> **EXERCISE AIM**:
Everything from the line that contains "M689,616l1052,508" to the end of the listing below, both ends included, is to be transcribed word for word, and nothing else.

> **DATA FOR ANALYSIS**:
Start of Block

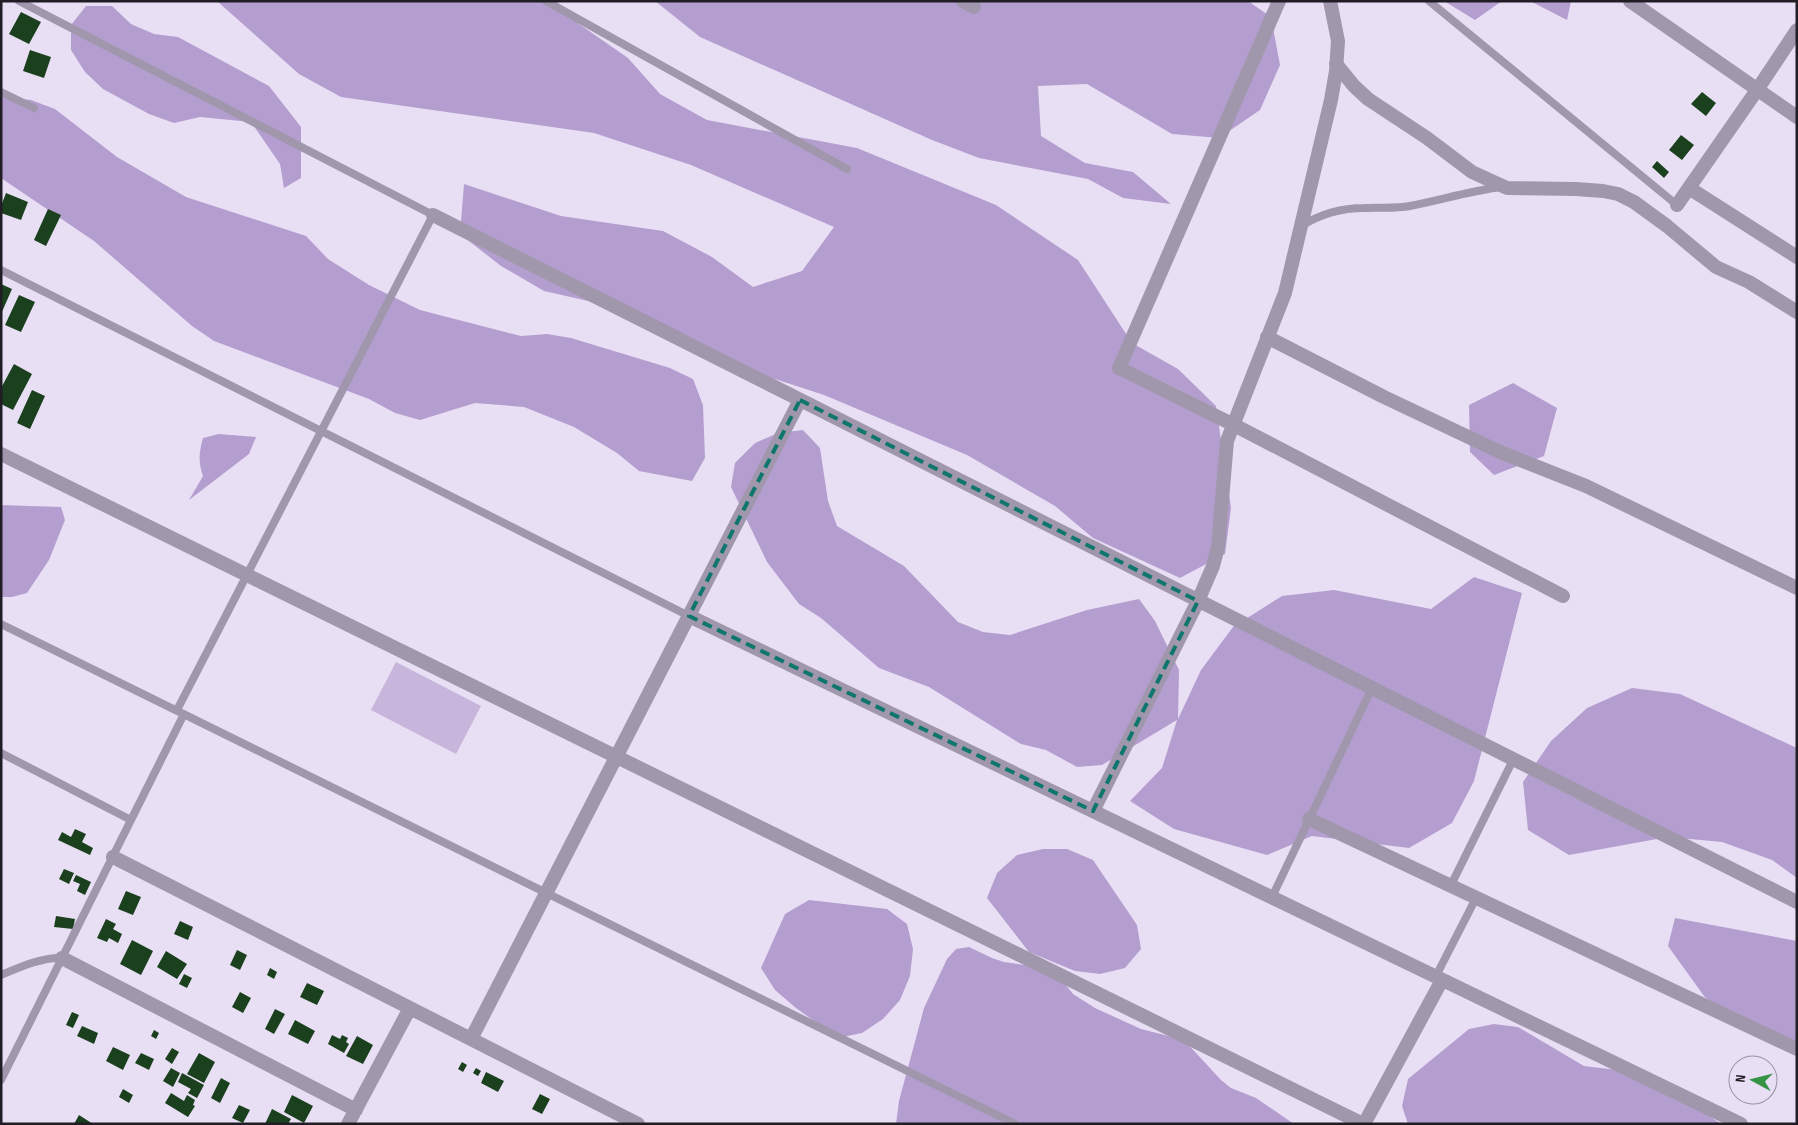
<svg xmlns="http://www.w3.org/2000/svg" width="1798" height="1125" viewBox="0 0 1798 1125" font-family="'Sofia Sans Condensed',sans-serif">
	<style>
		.green { fill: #c7b5dc }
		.forest { fill: #b49ecf }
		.building { fill: #1a401e }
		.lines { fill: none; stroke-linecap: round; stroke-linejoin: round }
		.service { stroke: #a197ad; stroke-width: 8 }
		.minor { stroke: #a197ad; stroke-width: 14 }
		.marked { fill: none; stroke: #0f766e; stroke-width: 4; stroke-dasharray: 10 6; stroke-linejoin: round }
	</style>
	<rect width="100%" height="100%" fill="#e9dff5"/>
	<!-- green -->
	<path class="green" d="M396,662l85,44 -25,48 -85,-44z"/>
	<!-- forest -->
	<path class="forest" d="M217,1h329l82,57 32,36 47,26 150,28 139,57 82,55 54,83 46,26 38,37 15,102 -6,46 -45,24 -87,-40 -38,-32 -88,-51 -143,-60 -98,-32 -85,-50 -97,-22 -43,-25 -41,-32 4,-50 97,32 102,15 49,26 41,30 49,-16 32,-44 -143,-62 -97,-32 -253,-36 -42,-23z
		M655,1h593l23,16 9,48 -20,45 -41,28 -47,-4 -85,-50 -49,2 3,50 44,27 48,9 38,32 -48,-6 -35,-19 -109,-21 -47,-18 -232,-103z
		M1444,1h58l-27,19z
		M1530,1h41l-4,19z
		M86,6h26l19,18 23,10 24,3 91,49 32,41v51l-17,10 -4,-24 -29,-42 -51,-5 -26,6 -25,-9 -46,-25 -18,-17 -14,-22v-25z
		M1,97l30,3 24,9 62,48 69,40 120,39 22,23 41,26 51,25 101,26 26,-2 24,4 99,30 23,11 10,26 2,53 -13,23 -53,-10 -22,-18 -43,-26 -50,-20 -49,-4 -55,17 -25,-7 -26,-14 -155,-58 -22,-15 -98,-85 -93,-63z
		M1513,383l44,25 -13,48 -50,19 -24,-23 -1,-47z
		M803,430l17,18 8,53 9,25 67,40 54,56 25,10 27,3 77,-25 52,-11 16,22 24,49 -1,49 23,-49 32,-43 49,-31 52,-6 97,19 43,-32 48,16 -48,188 -22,42 -43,25 -97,-12 -45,19 -93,-26 -44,-28 32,-33 15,-48 -75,45 -25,2 -31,-17 -25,-6 -92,-57 -50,-19 -58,-50 -22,-14 -32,-42 -36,-75 4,-24 20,-20 23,-10z
		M219,434l37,3 -7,17 -60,46 14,-24c-5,-14 -4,-24 0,-38z
		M1,505l60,2 4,13 -16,40 -22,33 -15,4h-11z
		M1632,688l48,6 117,54v130l-25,-18 -50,-18 -54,-5 -99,18 -41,-25 -5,-48 28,-41 36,-33z
		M1043,849h24l26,11 44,65 4,24 -16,19 -25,6 -25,-3 -46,-19 -42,-54 10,-25 20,-18z
		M809,900l78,9 20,15 6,25 -3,27 -10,24 -17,19 -21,14 -24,5 -42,-30 -21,-18 -14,-22 24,-54z
		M1675,918l122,23v106l-75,-34 -18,-17 -36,-50z
		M969,947l23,11 12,4 27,4 34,18 8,10 22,14 46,21 43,11 37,40 10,8 25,10 38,26h-398l3,-23 25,-93 23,-49 9,-10z
		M1494,1024l24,3 66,39 50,6 25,9 62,43h-313l-6,-18 6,-27 61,-50z"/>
	<!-- building -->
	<path class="building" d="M21,12l20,10 -12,22 -20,-10z
		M30,50l21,7 -7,21 -21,-7z
		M1702,92l14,11 -10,13 -15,-12z
		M1681,135l13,10 -12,15 -13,-10z
		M1657,161l12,11 -5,6 -12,-11z
		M6,193l22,9 -7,18 -20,-7v-7z
		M48,209l13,6 -15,31 -12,-6z
		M1,284l11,5 -11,25z
		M19,295l16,7 -14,30 -16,-7z
		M14,364l18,10 -19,36 -12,-6v-16z
		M32,390l13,6 -15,33 -13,-6z
		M75,829l11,5 -4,8 11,6 -3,7 -32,-15 4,-8 9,5z
		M64,869l10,4 -5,11 -10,-5z
		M76,875l15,7 -6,13 -8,-4 3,-7 -7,-3z
		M126,891l15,6 -8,18 -15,-6z
		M56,916l19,3 -2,10 -19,-2z
		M106,919l10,5 -3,5 9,5 -4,9 -9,-5 -2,4 -10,-4z
		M180,921l13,6 -5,13 -14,-6z
		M132,940l21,11 -12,24 -21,-11z
		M237,950l10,5 -7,15 -10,-5z
		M166,951l21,13 -10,15 -20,-12z
		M270,968l7,4 -3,7 -7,-4z
		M184,974l8,4 -5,10 -8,-4z
		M307,983l17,8 -7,14 -17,-8z
		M240,992l11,6 -8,15 -11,-6z
		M275,1009l10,5 -11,20 -9,-5z
		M72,1012l7,3 -6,13 -7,-3z
		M295,1020l20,11 -7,13 -20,-10z
		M82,1026l16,7 -4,11 -17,-8z
		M154,1030l5,3 -3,6 -5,-3z
		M332,1035l8,4 2,-4 6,3 -2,4 3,2 -5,9 -16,-9z
		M357,1036l16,9 -10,19 -17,-8z
		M113,1047l17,8 -7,15 -17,-9z
		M172,1048l7,4 -7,12 -7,-5z
		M141,1053l13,6 -5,11 -14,-7z
		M199,1053l16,9 -11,21 -17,-9z
		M462,1062l5,3 -4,7 -5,-3z
		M171,1068l9,5 -7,14 -10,-6z
		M476,1068l5,3 -3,5 -5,-3z
		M486,1072l18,9 -6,11 -17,-9z
		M182,1073l22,12 -7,13 -9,-5 3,-4 -13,-7z
		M221,1078l9,5 -10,20 -9,-5z
		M123,1089l10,6 -4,8 -10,-6z
		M171,1093l13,8 3,-6 8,5 -2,5 2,1 -7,11 -23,-14z
		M540,1094l10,5 -8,15 -10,-5z
		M292,1095l21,11 -9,17 -20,-11z
		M239,1105l11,5 -7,13 -11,-5z
		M272,1109l19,10 -3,5h-23z
		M79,1115l14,9h-19z"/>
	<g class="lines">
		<!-- service -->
		<path class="service" d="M19,1l414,214 -256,495
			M546,1l301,168
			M1429,1l248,204
			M1,92l33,16
			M1301,226c18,-11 41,-18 63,-18 15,-1 31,1 46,-2 31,-6 60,-15 91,-19
			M1,270l688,346
			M1,624l1014,500
			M1,753l130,67
			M1451,885l62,-125
			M1272,897l100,-209
			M1,975c19,-8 41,-18 61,-17
			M1436,976l40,-78
			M1,1080l183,-366"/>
		<!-- minor -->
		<path class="minor" d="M963,1l11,6
			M1279,1l-160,367 115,57 329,171
			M1630,1l167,116
			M1336,64l18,22 14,13 59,39 45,34 35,16 69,1 27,2 15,3 16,8 33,24 49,41 33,15 48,30
			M1689,188l108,69
			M1677,205l80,-115 40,-60
			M433,215l1364,687
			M1267,337l117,60 116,55 86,34 211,102
			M1,454l1362,670
			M689,616l1052,508
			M1093,811l105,-210 15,-35 5,-19 9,-106 58,-148 46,-193 5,-29 2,-30 -8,-40
			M1309,819l488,230
			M113,857l525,267
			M62,958l294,152
			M471,1039l329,-639
			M348,1124l62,-116
			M1364,1124l78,-144"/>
	</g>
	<!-- marked area -->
	<path class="marked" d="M800,400l398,201 -105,210 -404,-195z"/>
	<!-- border -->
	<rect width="1798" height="1125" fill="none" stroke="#211d25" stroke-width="5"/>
	<!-- north arrow -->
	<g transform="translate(1753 1080) rotate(277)"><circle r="24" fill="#e9dff5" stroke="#9991a2"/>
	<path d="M0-4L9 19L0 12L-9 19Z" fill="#369345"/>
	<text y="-8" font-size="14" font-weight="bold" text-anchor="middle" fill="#211d25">N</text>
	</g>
</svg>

End of Block

> **REPLY**:
			M689,616l1052,508
			M1093,811l105,-210 15,-35 5,-19 9,-106 58,-148 46,-193 5,-29 2,-30 -8,-40
			M1309,819l488,230
			M113,857l525,267
			M62,958l294,152
			M471,1039l329,-639
			M348,1124l62,-116
			M1364,1124l78,-144"/>
	</g>
	<!-- marked area -->
	<path class="marked" d="M800,400l398,201 -105,210 -404,-195z"/>
	<!-- border -->
	<rect width="1798" height="1125" fill="none" stroke="#211d25" stroke-width="5"/>
	<!-- north arrow -->
	<g transform="translate(1753 1080) rotate(277)"><circle r="24" fill="#e9dff5" stroke="#9991a2"/>
	<path d="M0-4L9 19L0 12L-9 19Z" fill="#369345"/>
	<text y="-8" font-size="14" font-weight="bold" text-anchor="middle" fill="#211d25">N</text>
	</g>
</svg>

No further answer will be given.